Why do men like this always revert to the insults? It’s embarrassingly predictable.
“You’ll pay for that,” I say quietly. “After you give me what I want, you’ll pay for that.” I lean in to his ear. “Perhaps I will make you suck someone’s cock.”
Over my dead body would I make someone do that. But a little empty threatening does wonders for cooperation.
I pull back. “I could you know,” I say, my voice low like a lover’s. “I could make you get down on your knees for every single man in this room, and you’d be powerless to stop me.”
Typhus’s borrowed magic seeps into the air around us, the most obvious indicator that behind his frozen exterior is a firestorm of anger.
Someone is really unused to being at the bottom of a power dynamic.
I pat his cheek patronizingly. “Now, be a good boy and let’s cooperate for a change.” My hand drops to one of his necklaces, and I finger a small bone. “You said that the shadow retrieved Galleghar. What was Galleghar doing while this was happening?”
“Walking.” He says this so derisively, like there is no other way a previously dead body could leave a tomb. After a brief pause, he adds, “My reports said he walked out of the tomb alongside a shadow.”
So Galleghar lay undying in his tomb until one night a shadow came and presumably awakened him. Then the two skipped off into the night, and the rest of us were none the wiser.
“Good,” I say absently, patting his cheek once more. “Good.”
I begin to climb off of Typhus’s lap, my thoughts racing ahead to sleeping bodies and shadows, when I pause. “Oh, I almost forgot. There was one more thing.” I sit back down on the king’s lap, cocking my head to the side. He doesn’t know it yet, but this is how a bird sizes up a particularly juicy worm.
“How is it you are so strong?” I ask, my skin still glowing, my voice still harmonizing. I’m burning through magic like I’m a sorority girl throwing back tequila in Cabo.
“I already told you,” he says between gritted teeth, “I am cobound to my subjects.”
“How does one … cobind themselves to another?” I glance over at Des, who’s beginning to pose frozen fairies like they’re Christmas reindeer, each position a little more compromising than the last.
I face forward again, just as Typhus replies, “Say a short oath, exchange a little bodily fluid, and briefly embrace—that’s all it takes.”
“All it takes for fairies to what, give you their power?”
“If that’s the oath they’ve sworn.”
“And all these fairies just happily gave you their magic?” It’s hard even voicing such a ridiculous question.
“They don’t just give me it.”
It sounds like I’ve come close to ruffling this king’s feathers. Poor little Typhus, getting accused is just the worst.
“That’s right,” I say slowly, “you offer them protection in return—and I’m guessing a place to stay in your underground city. How magnanimous of you.”
The air thickens with Typhus’s magic.
Definitely hit on a sore spot. His eyes no longer look just angry; they seem wild with panic.

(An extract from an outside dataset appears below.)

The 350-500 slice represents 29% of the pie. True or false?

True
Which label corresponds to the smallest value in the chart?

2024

Right now, he can only answer my questions, and I’m curious to see what’s going on behind those eyes.
“What is it, Typhus?”
“Fairies die out here all the time.”
“And I bet you have nothing to do with that.”

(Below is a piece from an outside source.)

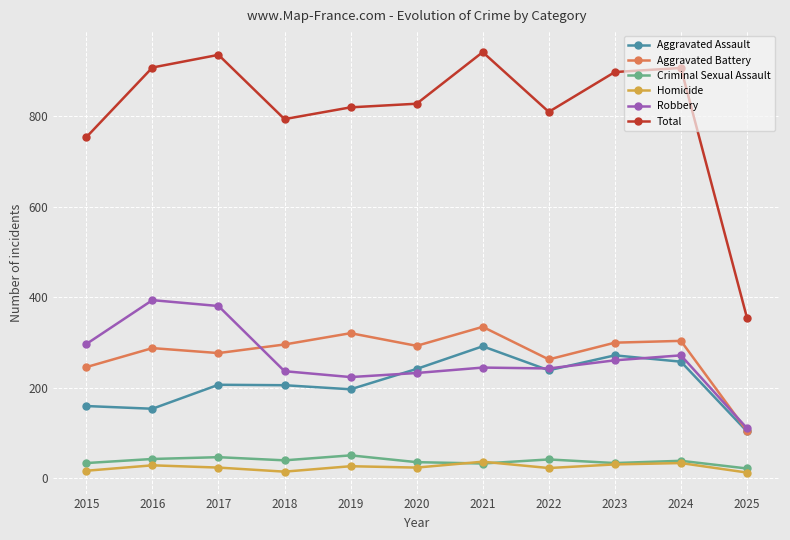

What is the value of the Homicide point at the 8th from the left?

23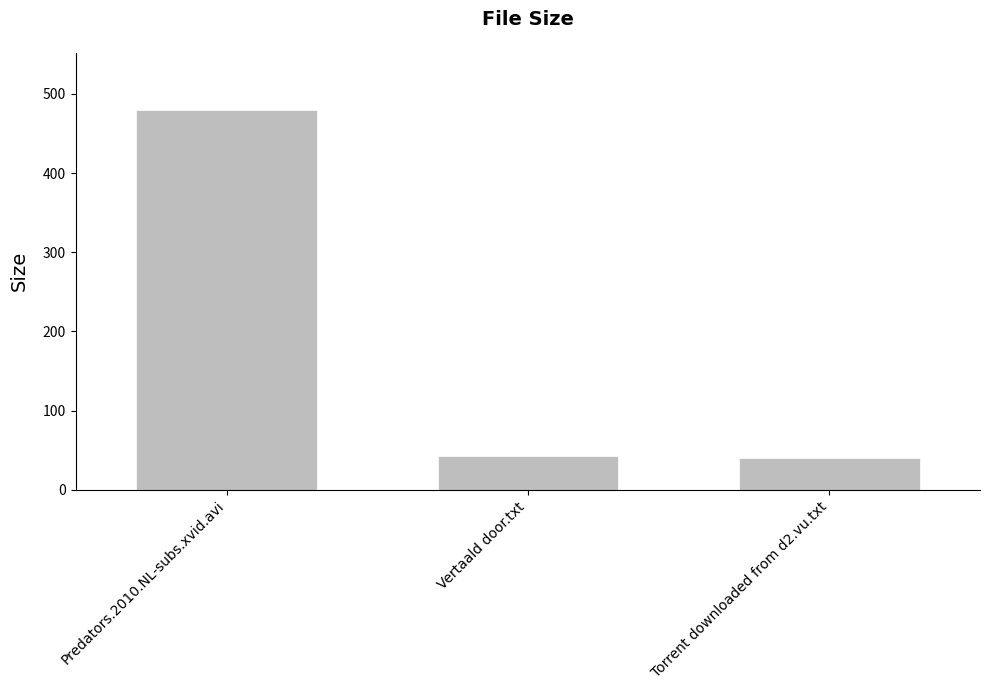

What is the ratio of the value at Vertaald door.txt to the value at Torrent downloaded from d2.vu.txt?

1.1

Again, he looks desperate to explain himself. Too bad we’re not playing this game by his rules.
We’re playing it by mine.
“Do you or the fae who work for you have anything to do with the deaths of the fairies who ‘die out here all the time’?” I ask, throwing his words back at him.
Again, that panic is in his eyes.
You made your shitty-ass bed, buddy. Now you have to lie in it.

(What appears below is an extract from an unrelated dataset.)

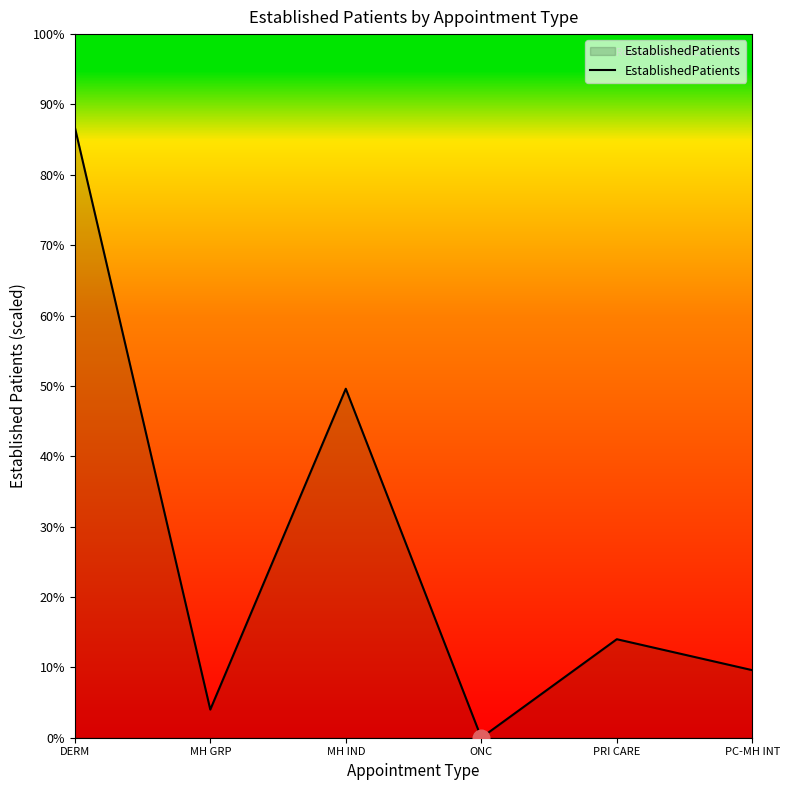

What is the change in value from MH GRP to ONC?

-4.0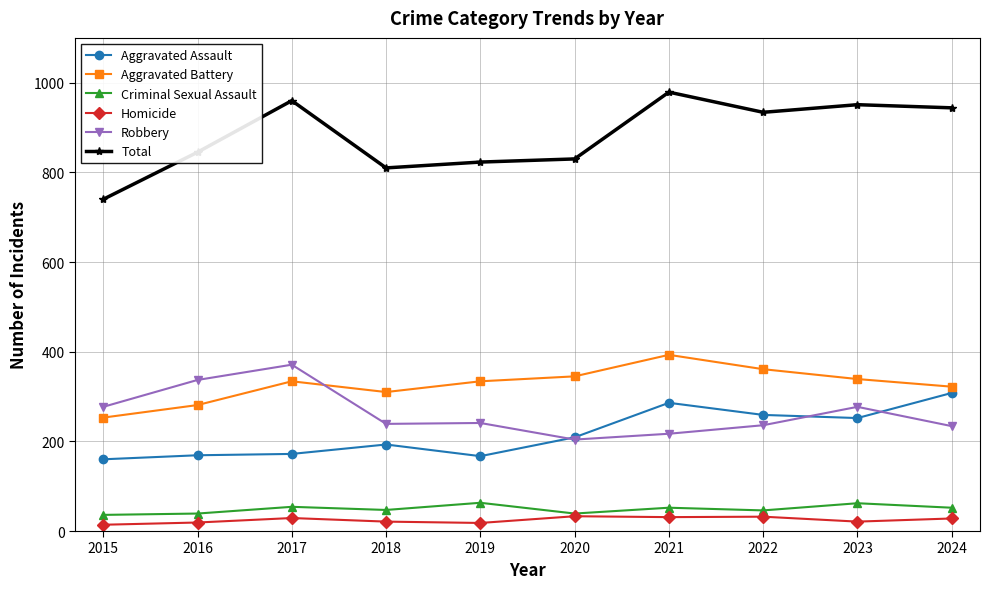

In Total, how many points are lower than both neighbors (excluding endpoints)?

2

Typhus holds out responding for a whopping three seconds.
“Sometimes,” he finally hisses out.
We’re not talking loudly, but his words still echo throughout the room.
I swear the silence somehow just got claws and teeth to it.
I lean a little closer and drop my voice. “Remember when I told you you’d pay for your words?”
He glares at me. The fucker remembers.